- _Records provided_:
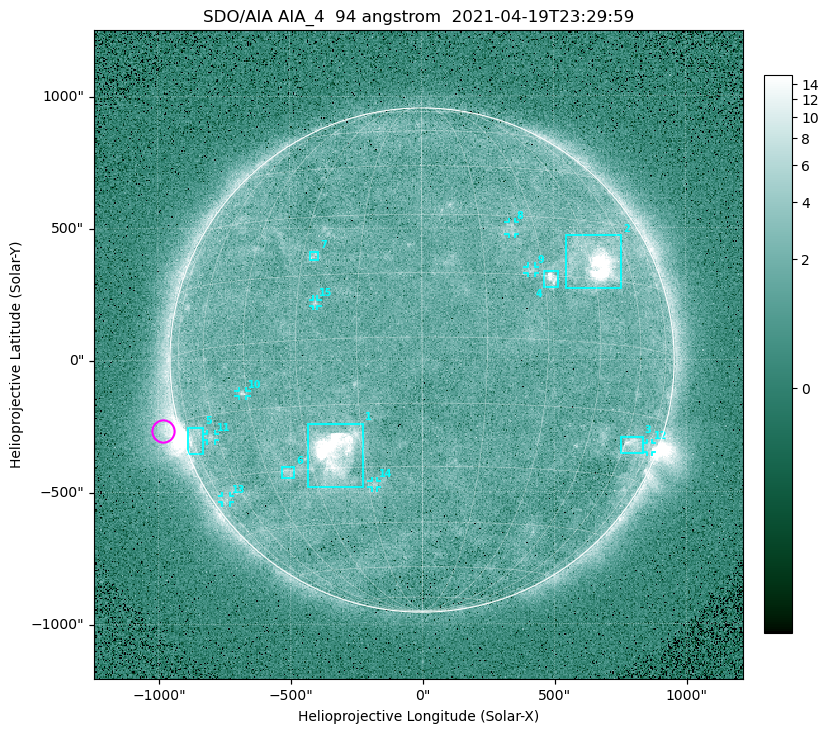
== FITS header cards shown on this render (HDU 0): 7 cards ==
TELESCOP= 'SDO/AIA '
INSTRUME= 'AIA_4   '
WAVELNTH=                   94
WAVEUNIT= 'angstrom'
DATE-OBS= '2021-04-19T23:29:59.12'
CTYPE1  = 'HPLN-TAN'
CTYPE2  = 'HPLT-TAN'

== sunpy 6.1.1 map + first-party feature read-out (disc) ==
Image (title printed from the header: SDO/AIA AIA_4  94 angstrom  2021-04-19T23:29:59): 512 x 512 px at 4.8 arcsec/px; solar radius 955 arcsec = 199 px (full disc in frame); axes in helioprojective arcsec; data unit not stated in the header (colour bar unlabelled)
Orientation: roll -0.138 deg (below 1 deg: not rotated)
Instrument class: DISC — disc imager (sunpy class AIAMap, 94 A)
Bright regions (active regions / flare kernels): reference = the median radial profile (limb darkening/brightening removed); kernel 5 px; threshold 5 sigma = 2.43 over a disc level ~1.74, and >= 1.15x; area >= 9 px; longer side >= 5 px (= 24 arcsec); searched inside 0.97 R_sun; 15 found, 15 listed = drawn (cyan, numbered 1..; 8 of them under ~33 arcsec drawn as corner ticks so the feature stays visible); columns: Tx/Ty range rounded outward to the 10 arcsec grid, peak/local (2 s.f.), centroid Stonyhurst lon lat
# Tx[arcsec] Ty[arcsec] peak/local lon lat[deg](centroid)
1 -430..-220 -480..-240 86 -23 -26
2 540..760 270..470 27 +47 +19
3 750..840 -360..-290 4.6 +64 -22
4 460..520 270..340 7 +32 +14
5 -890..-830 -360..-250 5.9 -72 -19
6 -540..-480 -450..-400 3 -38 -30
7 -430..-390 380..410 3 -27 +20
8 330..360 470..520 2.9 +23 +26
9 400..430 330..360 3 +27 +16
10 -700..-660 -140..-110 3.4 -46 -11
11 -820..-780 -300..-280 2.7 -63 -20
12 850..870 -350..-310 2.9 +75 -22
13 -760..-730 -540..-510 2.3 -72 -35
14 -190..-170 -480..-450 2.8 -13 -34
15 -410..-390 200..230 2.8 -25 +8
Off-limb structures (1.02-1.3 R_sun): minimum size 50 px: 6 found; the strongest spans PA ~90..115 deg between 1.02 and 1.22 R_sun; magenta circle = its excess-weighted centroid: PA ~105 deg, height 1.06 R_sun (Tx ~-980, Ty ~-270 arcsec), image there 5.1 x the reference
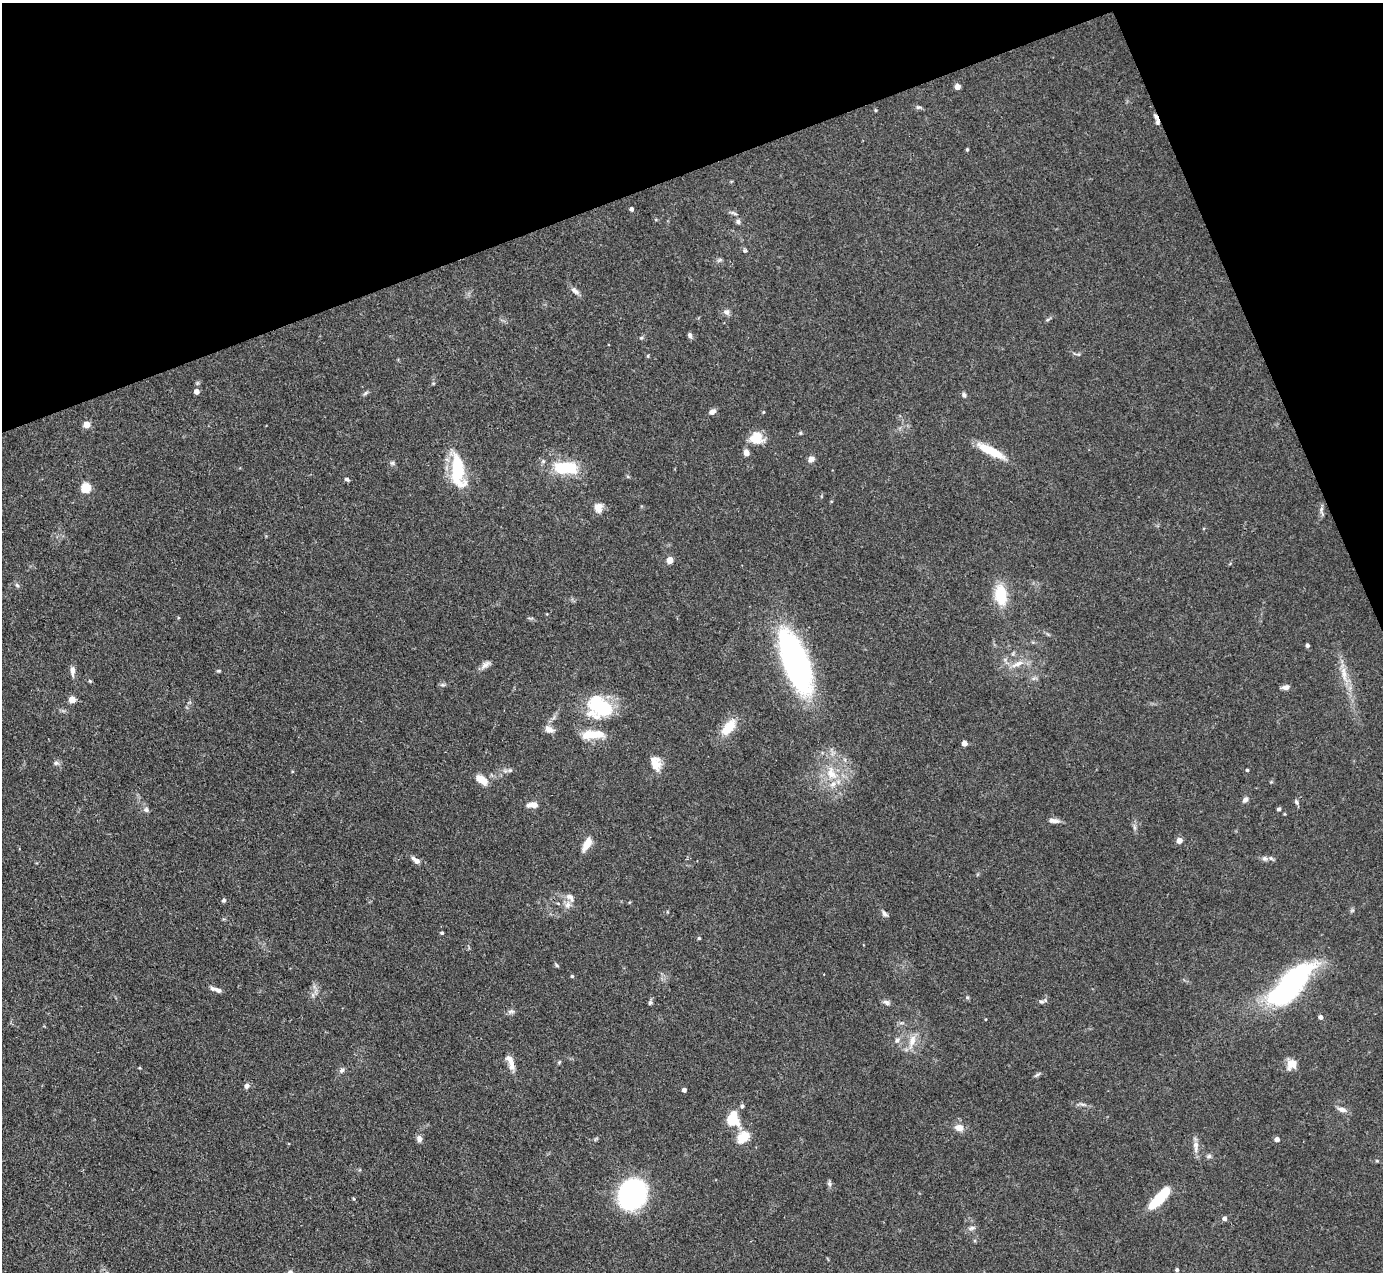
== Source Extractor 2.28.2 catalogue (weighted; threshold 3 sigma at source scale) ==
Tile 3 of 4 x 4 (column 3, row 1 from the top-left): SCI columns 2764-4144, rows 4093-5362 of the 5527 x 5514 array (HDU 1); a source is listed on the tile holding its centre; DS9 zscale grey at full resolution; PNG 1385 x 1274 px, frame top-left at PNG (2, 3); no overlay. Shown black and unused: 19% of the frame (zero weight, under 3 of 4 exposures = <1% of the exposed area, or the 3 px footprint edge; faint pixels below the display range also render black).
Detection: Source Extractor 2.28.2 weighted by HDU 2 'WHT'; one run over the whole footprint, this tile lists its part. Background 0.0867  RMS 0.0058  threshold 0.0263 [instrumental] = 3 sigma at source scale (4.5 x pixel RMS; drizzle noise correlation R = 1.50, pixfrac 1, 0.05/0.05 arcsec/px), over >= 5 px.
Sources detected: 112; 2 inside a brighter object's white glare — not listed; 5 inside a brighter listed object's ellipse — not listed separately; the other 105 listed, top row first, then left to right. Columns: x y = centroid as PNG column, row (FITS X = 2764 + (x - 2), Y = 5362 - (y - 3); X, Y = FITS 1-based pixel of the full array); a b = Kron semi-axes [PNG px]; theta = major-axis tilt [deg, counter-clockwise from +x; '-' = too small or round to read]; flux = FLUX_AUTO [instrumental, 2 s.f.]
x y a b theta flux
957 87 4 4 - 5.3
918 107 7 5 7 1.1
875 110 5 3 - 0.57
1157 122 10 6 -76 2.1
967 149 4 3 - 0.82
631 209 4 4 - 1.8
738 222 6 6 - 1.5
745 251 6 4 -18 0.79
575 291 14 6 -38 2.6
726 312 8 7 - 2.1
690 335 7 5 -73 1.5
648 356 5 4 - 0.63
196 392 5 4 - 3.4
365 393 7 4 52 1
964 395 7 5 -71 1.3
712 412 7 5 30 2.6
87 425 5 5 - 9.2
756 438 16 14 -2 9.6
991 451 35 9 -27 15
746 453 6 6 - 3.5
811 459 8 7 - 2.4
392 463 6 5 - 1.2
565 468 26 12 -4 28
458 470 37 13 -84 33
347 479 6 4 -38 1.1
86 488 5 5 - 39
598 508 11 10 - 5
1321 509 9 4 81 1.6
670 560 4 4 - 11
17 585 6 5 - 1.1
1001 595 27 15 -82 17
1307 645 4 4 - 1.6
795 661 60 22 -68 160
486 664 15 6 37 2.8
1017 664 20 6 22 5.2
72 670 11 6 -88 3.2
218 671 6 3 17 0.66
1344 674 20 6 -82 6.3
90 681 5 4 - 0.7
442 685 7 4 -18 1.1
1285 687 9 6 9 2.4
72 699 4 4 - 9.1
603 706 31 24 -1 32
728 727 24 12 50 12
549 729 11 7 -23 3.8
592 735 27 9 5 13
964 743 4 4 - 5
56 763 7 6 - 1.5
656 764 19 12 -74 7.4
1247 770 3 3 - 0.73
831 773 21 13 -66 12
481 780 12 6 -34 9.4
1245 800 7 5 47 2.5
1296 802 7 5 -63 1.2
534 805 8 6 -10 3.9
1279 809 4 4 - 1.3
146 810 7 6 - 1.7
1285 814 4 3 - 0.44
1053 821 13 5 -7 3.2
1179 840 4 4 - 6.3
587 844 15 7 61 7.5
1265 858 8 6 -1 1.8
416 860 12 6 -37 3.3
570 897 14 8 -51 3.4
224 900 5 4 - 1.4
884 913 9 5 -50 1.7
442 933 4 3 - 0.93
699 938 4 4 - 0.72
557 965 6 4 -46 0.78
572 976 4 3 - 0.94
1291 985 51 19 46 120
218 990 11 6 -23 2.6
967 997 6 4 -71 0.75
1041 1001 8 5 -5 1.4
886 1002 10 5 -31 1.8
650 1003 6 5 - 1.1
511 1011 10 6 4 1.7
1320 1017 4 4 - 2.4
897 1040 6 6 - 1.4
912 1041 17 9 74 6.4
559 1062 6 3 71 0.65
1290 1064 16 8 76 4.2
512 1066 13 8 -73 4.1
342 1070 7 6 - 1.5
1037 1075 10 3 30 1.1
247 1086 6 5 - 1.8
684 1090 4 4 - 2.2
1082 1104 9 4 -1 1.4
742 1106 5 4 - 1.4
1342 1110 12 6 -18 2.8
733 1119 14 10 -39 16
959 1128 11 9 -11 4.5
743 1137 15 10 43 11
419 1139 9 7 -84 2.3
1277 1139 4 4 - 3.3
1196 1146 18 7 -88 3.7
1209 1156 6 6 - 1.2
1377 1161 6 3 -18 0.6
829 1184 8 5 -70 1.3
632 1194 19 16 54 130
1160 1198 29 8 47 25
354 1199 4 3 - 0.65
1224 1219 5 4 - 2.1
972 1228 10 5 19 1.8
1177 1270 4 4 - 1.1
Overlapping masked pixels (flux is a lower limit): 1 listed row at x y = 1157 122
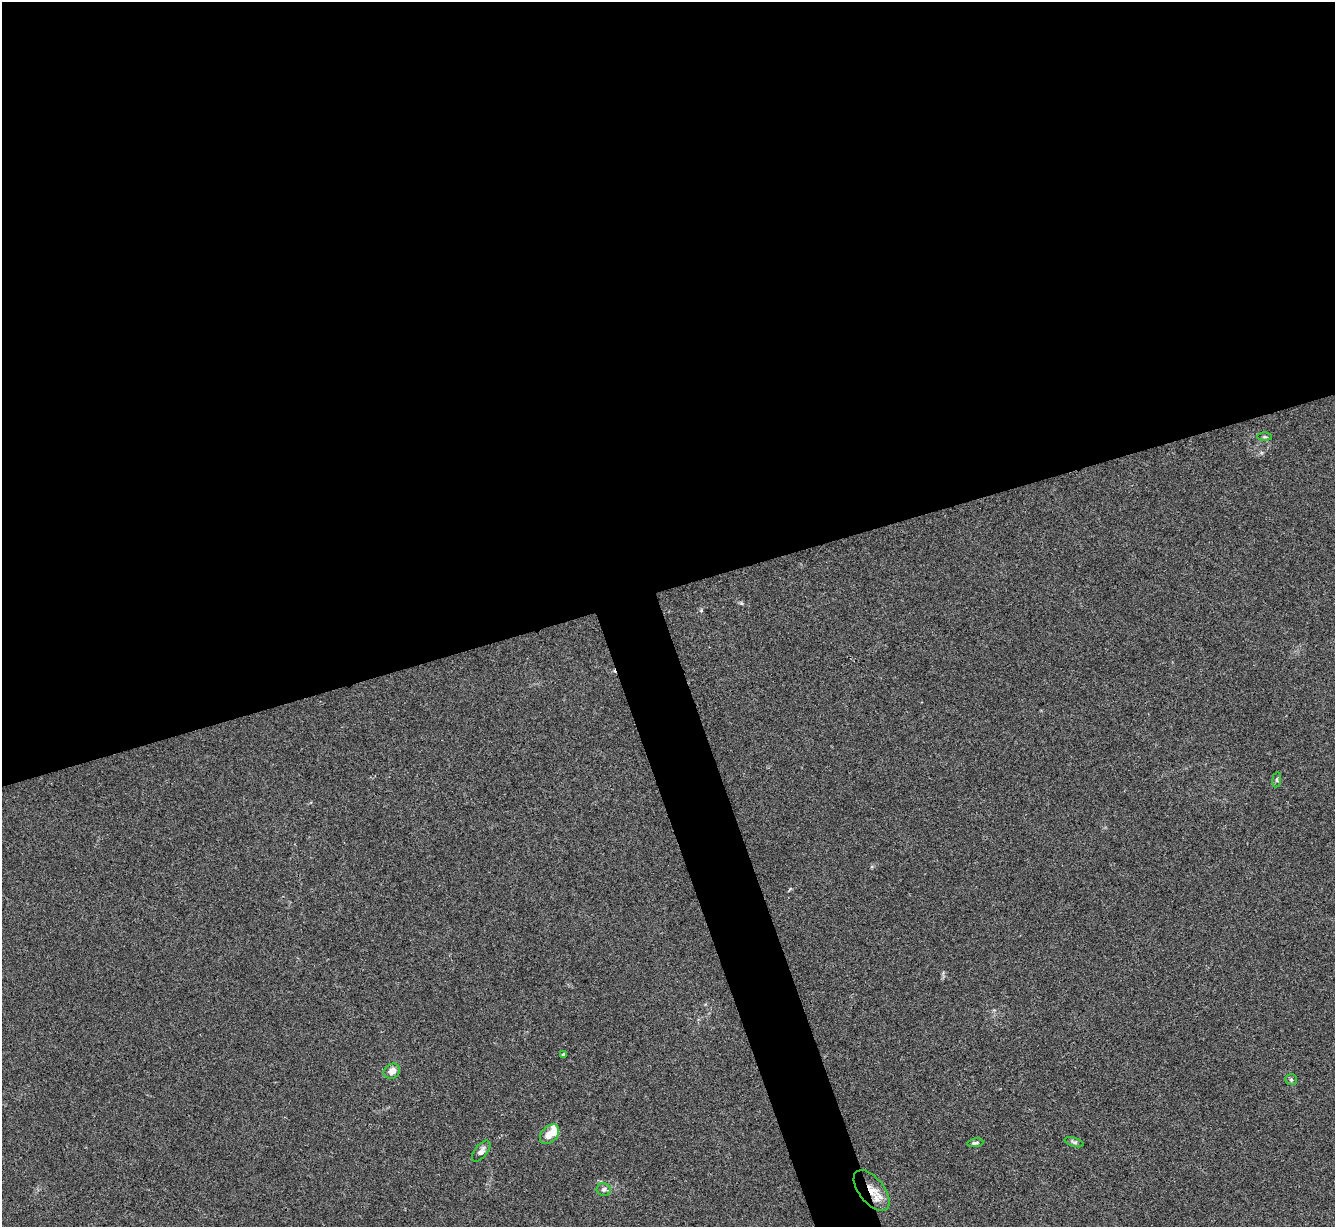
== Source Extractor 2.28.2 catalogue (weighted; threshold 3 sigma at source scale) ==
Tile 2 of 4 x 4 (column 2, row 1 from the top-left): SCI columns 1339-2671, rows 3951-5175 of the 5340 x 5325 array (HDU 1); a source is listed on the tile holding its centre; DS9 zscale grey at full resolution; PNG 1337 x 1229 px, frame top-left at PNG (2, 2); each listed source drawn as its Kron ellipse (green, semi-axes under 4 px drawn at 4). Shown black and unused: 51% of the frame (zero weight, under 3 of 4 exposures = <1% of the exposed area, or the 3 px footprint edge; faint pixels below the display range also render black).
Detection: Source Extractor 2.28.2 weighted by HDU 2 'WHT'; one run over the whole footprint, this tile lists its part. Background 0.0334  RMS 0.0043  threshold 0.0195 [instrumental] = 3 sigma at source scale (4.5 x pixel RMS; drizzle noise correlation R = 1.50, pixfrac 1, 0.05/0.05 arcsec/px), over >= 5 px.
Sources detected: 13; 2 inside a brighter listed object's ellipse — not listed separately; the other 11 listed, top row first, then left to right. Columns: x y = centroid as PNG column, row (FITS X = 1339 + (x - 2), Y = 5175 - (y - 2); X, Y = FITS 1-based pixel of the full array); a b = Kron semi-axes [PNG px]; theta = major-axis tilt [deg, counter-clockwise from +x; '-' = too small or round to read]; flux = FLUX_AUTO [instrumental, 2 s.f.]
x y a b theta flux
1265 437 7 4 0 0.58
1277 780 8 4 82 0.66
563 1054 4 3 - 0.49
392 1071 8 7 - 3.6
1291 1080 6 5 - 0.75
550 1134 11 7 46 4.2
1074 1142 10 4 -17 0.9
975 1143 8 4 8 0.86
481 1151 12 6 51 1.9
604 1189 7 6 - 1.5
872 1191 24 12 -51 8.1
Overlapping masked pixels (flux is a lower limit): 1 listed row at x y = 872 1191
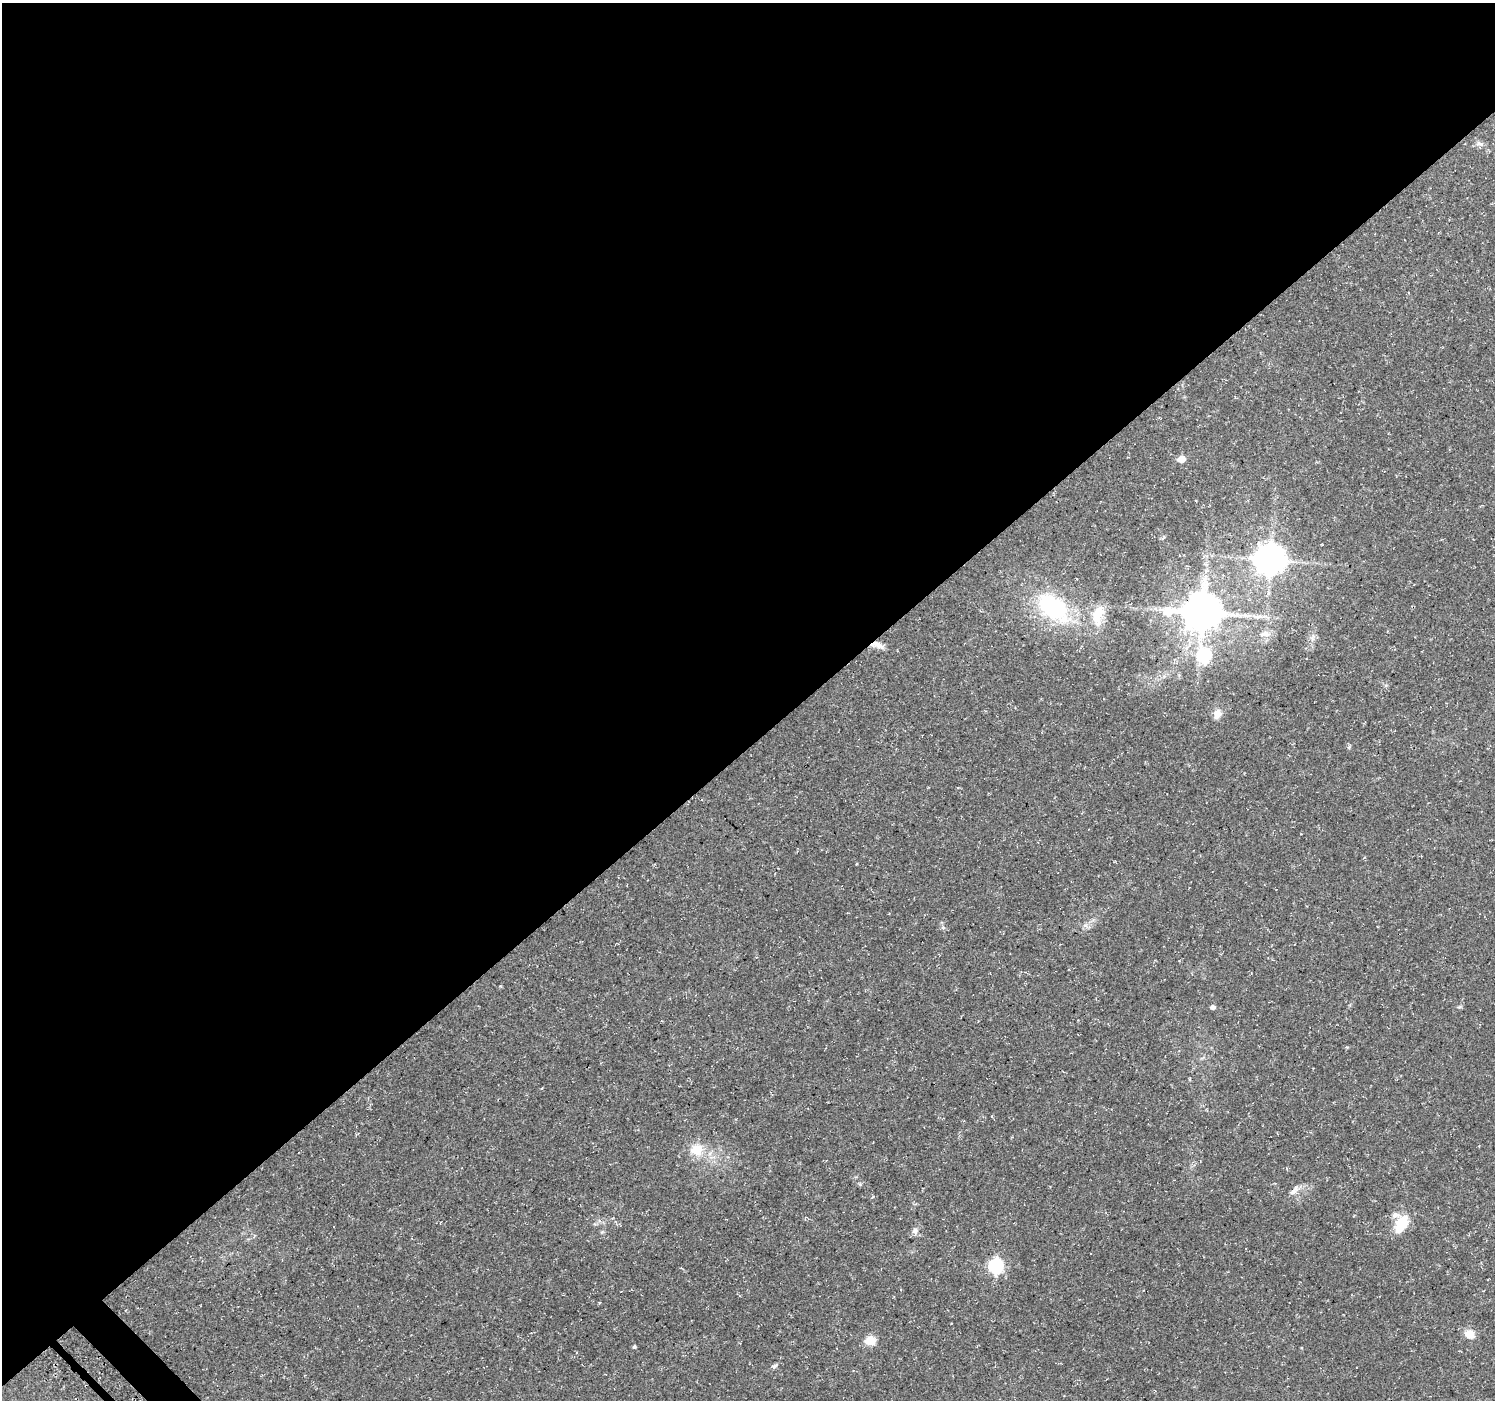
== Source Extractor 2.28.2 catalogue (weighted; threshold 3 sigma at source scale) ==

- _To do_: Which lines of the listing above contain the string "sunpy", matching case exactly? Copy each such line in full.

- _Written response_:
== sunpy 6.1.1 map + first-party feature read-out (disc) ==
Instrument class: DISC — disc imager (sunpy class AIAMap, 94 A)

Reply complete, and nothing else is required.